Trouble fixing a broken ASCII string - "replace" mode in codec not working.

Tue Feb 6 15:05:45 EST 2007

John Nagle wrote:
>     I'm trying to clean up a bad ASCII string, one read from a
> web page that is supposedly in the ASCII character set but has some
> characters above 127.  And I get this:
> 
>   File "D:\projects\sitetruth\InfoSitePage.py", line 285, in httpfetch
>      sitetext = sitetext.encode('ascii','replace')  # force to clean ASCII
> 
> UnicodeDecodeError: 'ascii' codec can't decode byte 0x92 in position 29151: 
> ordinal not in range(128)
> 
>     Why is that exception being raised when the codec was told 'replace'?

The .encode('ascii') takes unicode strings to str strings.
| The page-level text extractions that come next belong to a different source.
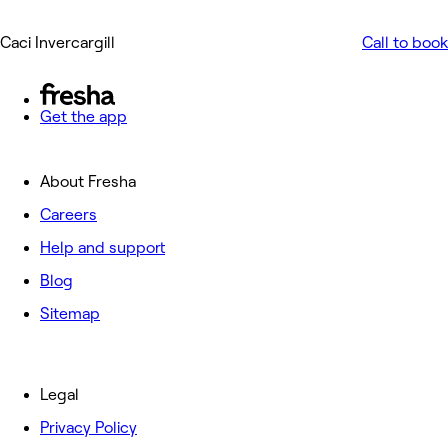
Caci Invercargill
Call to book
Get the app
About Fresha
Careers
Help and support
Blog
Sitemap
Legal
Privacy Policy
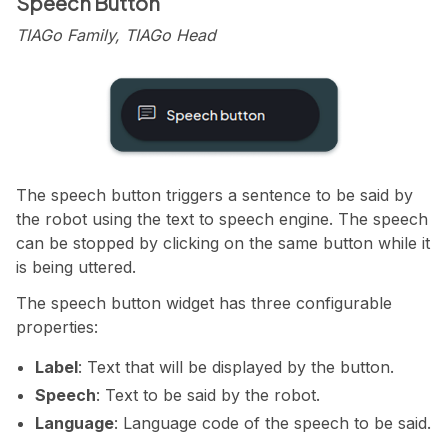
Speech Button
TIAGo Family, TIAGo Head
The speech button triggers a sentence to be said by
the robot using the text to speech engine. The speech
can be stopped by clicking on the same button while it
is being uttered.
The speech button widget has three configurable
properties:
Label
: Text that will be displayed by the button.
Speech
: Text to be said by the robot.
Language
: Language code of the speech to be said.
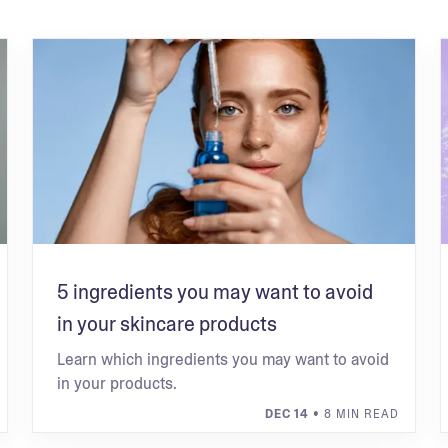
5 ingredients you may want to avoid
in your skincare products
Learn which ingredients you may want to avoid
in your products.
DEC 14
• 8 MIN READ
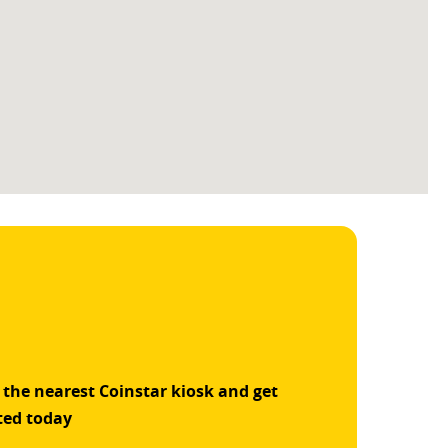
 the nearest Coinstar kiosk and get
ted today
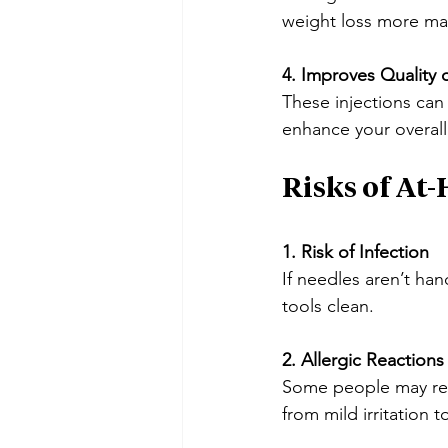
weight loss more m
4. Improves Quality o
These injections can
enhance your overall
Risks of At
1. Risk of Infection
If needles aren’t ha
tools clean.
2. Allergic Reactions
Some people may reac
from mild irritation t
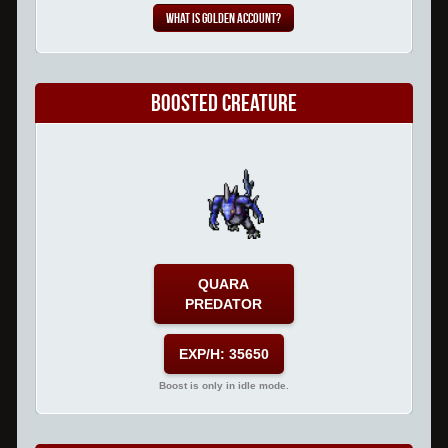
What is Golden Account?
Boosted Creature
QUARA
PREDATOR
EXP/H: 35650
Boost is only in idle mode.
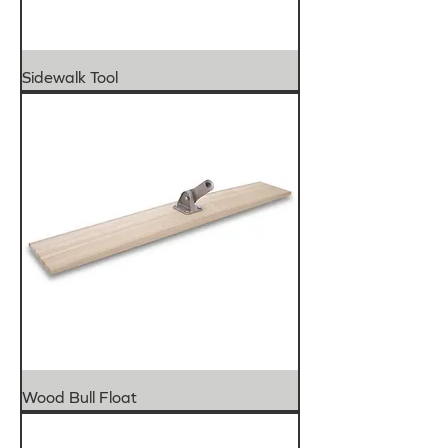
Sidewalk Tool
Wood Bull Float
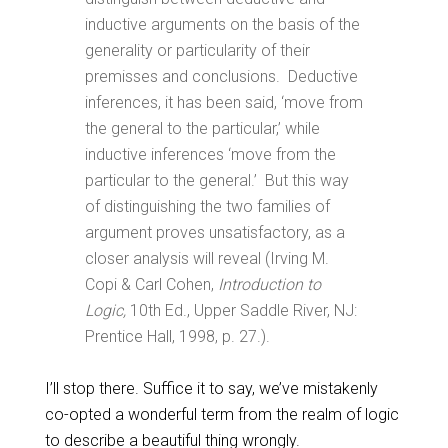
inductive arguments on the basis of the
generality or particularity of their
premisses and conclusions. Deductive
inferences, it has been said, ‘move from
the general to the particular,’ while
inductive inferences ‘move from the
particular to the general.’ But this way
of distinguishing the two families of
argument proves unsatisfactory, as a
closer analysis will reveal (Irving M.
Copi & Carl Cohen,
Introduction to
Logic,
10th Ed., Upper Saddle River, NJ:
Prentice Hall, 1998, p. 27.).
I’ll stop there. Suffice it to say, we’ve mistakenly
co-opted a wonderful term from the realm of logic
to describe a beautiful thing wrongly.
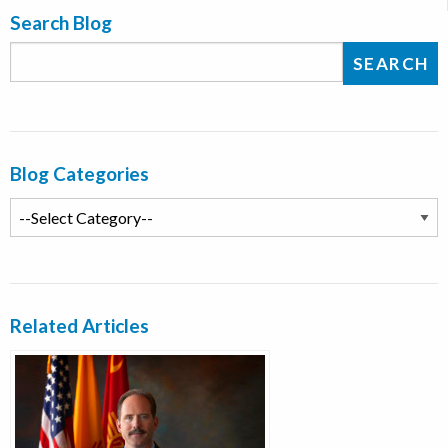
Search Blog
Blog Categories
Related Articles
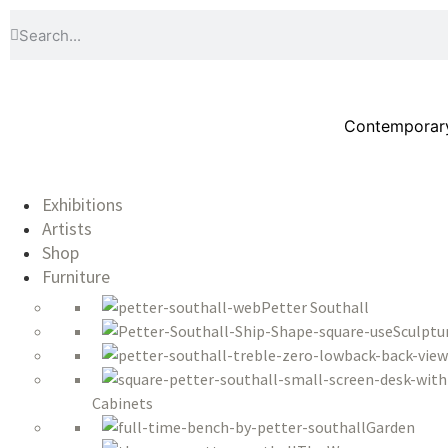
Contemporary 
Exhibitions
Artists
Shop
Furniture
Petter Southall
Sculptu
Cabinets
Garden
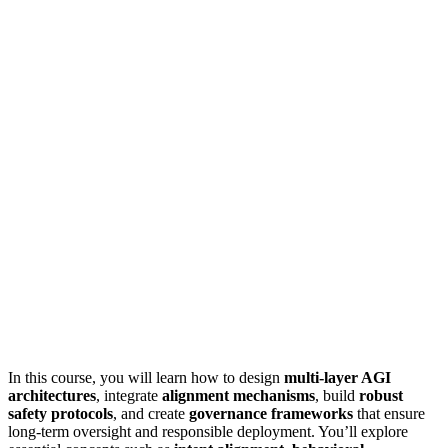
In this course, you will learn how to design
multi-layer AGI
architectures
, integrate
alignment mechanisms
, build
robust
safety protocols
, and create
governance frameworks
that ensure
long-term oversight and responsible deployment. You’ll explore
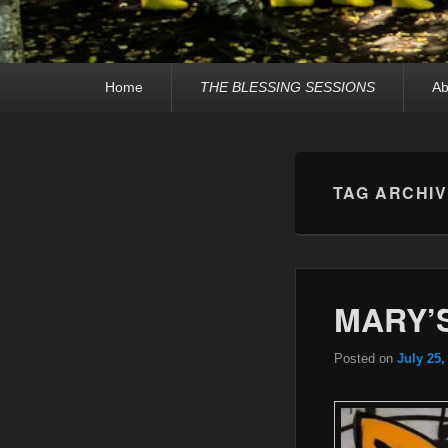
Primary
Home
THE BLESSING SESSIONS
Ab
menu
TAG ARCHI
MARY’S
Posted on
July 25,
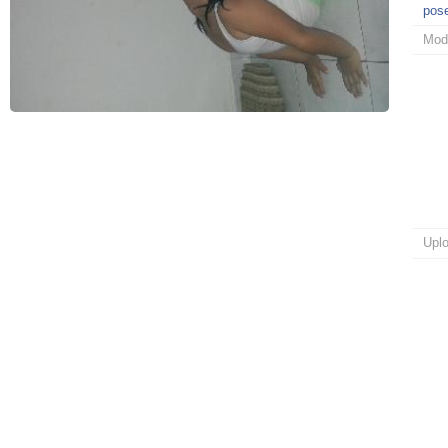
pos
Mod
Upl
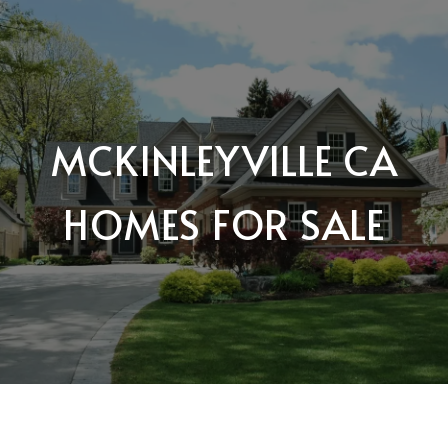
MCKINLEYVILLE CA
HOMES FOR SALE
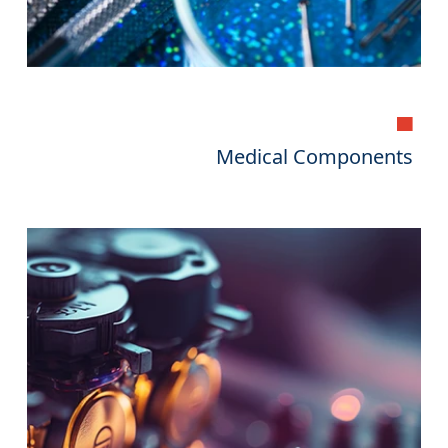
▄
Medical Components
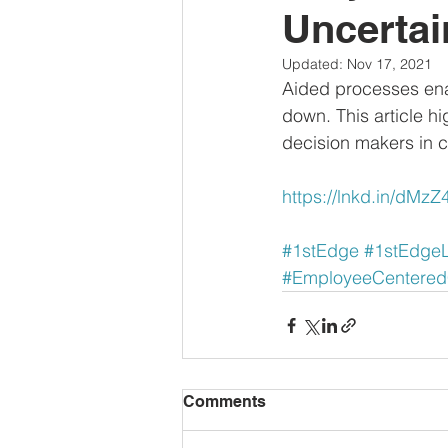
Uncertai
Updated:
Nov 17, 2021
Aided processes ena
down. This article h
decision makers in cr
https://lnkd.in/dMz
#1stEdge
#1stEdge
#EmployeeCentere
Comments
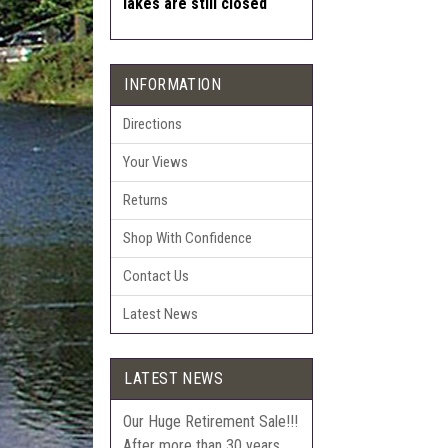
lakes are still closed
INFORMATION
Directions
Your Views
Returns
Shop With Confidence
Contact Us
Latest News
LATEST NEWS
Our Huge Retirement Sale!!!
After more than 30 years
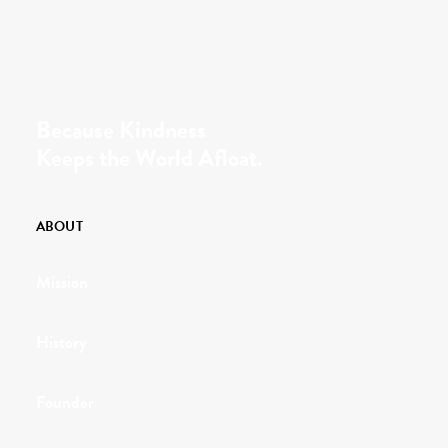
Because Kindness
Keeps the World Afloat.
ABOUT
Mission
History
Founder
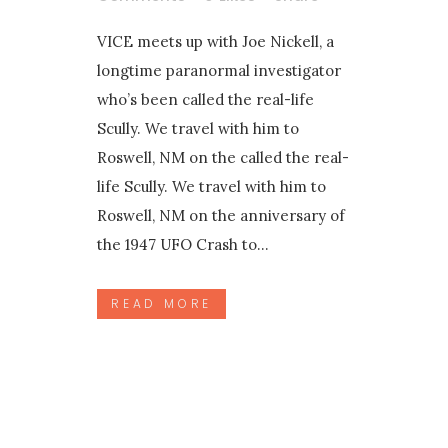
VICE meets up with Joe Nickell, a
longtime paranormal investigator
who’s been called the real-life
Scully. We travel with him to
Roswell, NM on the called the real-
life Scully. We travel with him to
Roswell, NM on the anniversary of
the 1947 UFO Crash to...
READ MORE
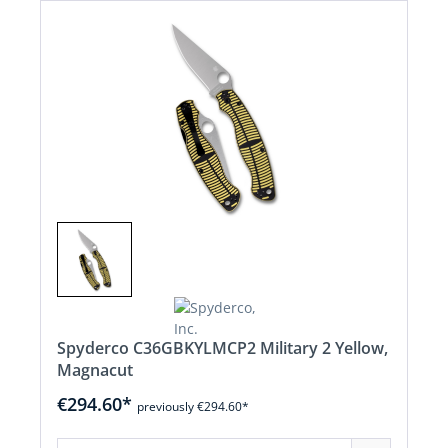
Spyderco C36GBKYLMCP2 Military 2 Yellow,
Magnacut
€294.60*
previously €294.60*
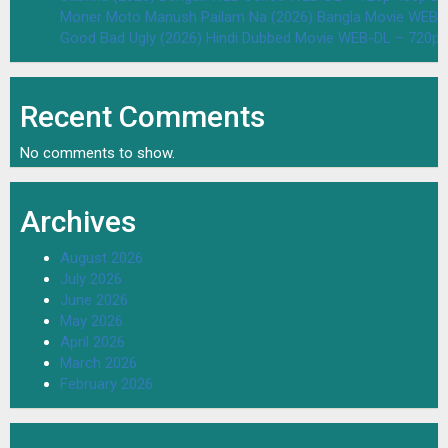
Moner Moto Manush Pailam Na (2026) Bangla Movie WEB-
Good Bad Ugly (2026) Hindi Dubbed Movie WEB-DL – 720p 
Recent Comments
No comments to show.
Archives
August 2026
July 2026
June 2026
May 2026
April 2026
March 2026
February 2026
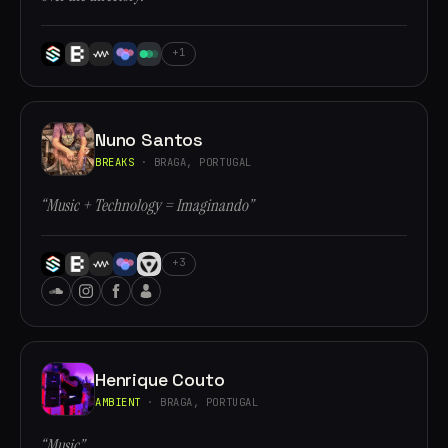
+1
Nuno Santos
BREAKS
· BRAGA, PORTUGAL
“Music + Technology = Imaginando”
+3
Henrique Couto
AMBIENT
· BRAGA, PORTUGAL
“Music”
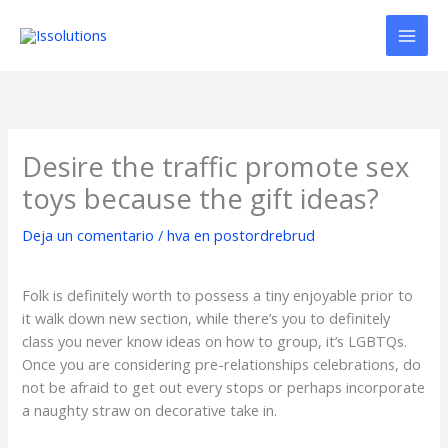
Ir
al
contenido
Desire the traffic promote sex
toys because the gift ideas?
Deja un comentario
/
hva en postordrebrud
Folk is definitely worth to possess a tiny enjoyable prior to
it walk down new section, while there’s you to definitely
class you never know ideas on how to group, it’s LGBTQs.
Once you are considering pre-relationships celebrations, do
not be afraid to get out every stops or perhaps incorporate
a naughty straw on decorative take in.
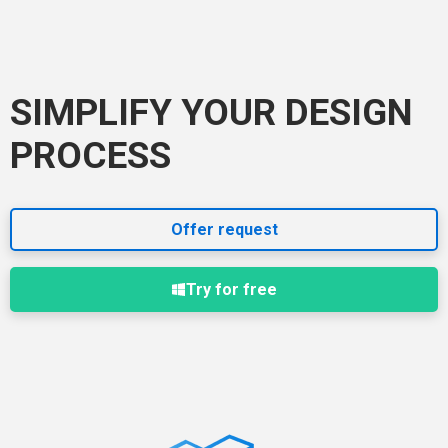
SIMPLIFY YOUR DESIGN
PROCESS
Offer request
Try for free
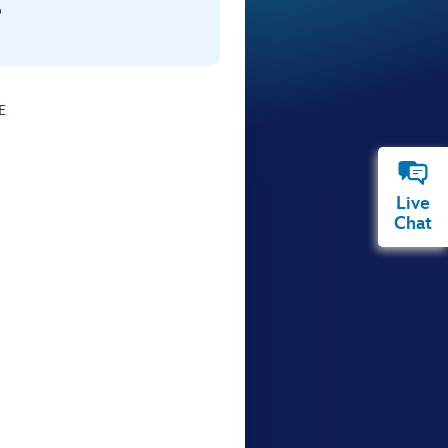
p
E
Live
Chat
Since you gave it a
str string, it first tried to convert it to a unicode string using the default
codec ('ascii'), just as if you were to have done
unicode(sitetext).encode('ascii', 'replace').

I think you want something like this:

  sitetext = sitetext.decode('ascii', 'replace').encode('ascii', 'replace')

-- 
Robert Kern

"I have come to believe that the whole world is an enigma, a harmless enigma
 that is made terrible by our own mad attempt to interpret it as though it had
 an underlying truth."
  -- Umberto Eco